- [ACTIVITY]: Filter the data for lines with the word "Scottish" and copy those lines.
··· DATASET ENTRIES ···
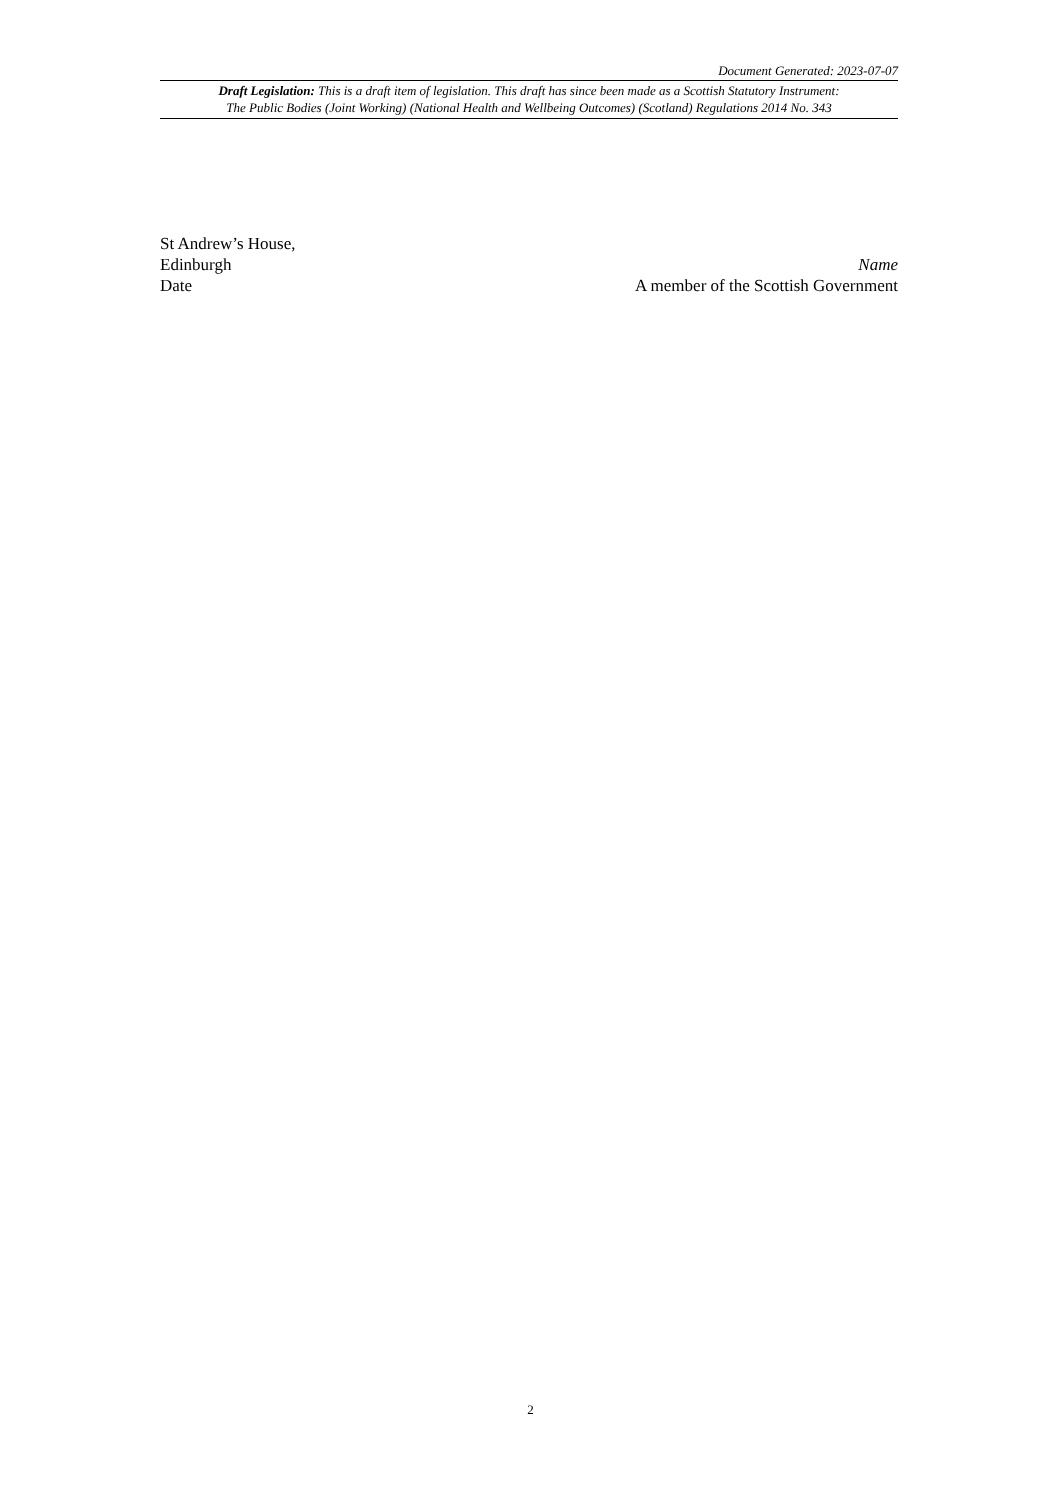Document Generated: 2023-07-07
Draft Legislation: This is a draft item of legislation. This draft has since been made as a Scottish Statutory Instrument:
The Public Bodies (Joint Working) (National Health and Wellbeing Outcomes) (Scotland) Regulations 2014 No. 343
St Andrew’s House,
Edinburgh
Date
Name
A member of the Scottish Government
2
···
- [ANSWER TO THIS PROBLEM]:
Draft Legislation: This is a draft item of legislation. This draft has since been made as a Scottish Statutory Instrument:
A member of the Scottish Government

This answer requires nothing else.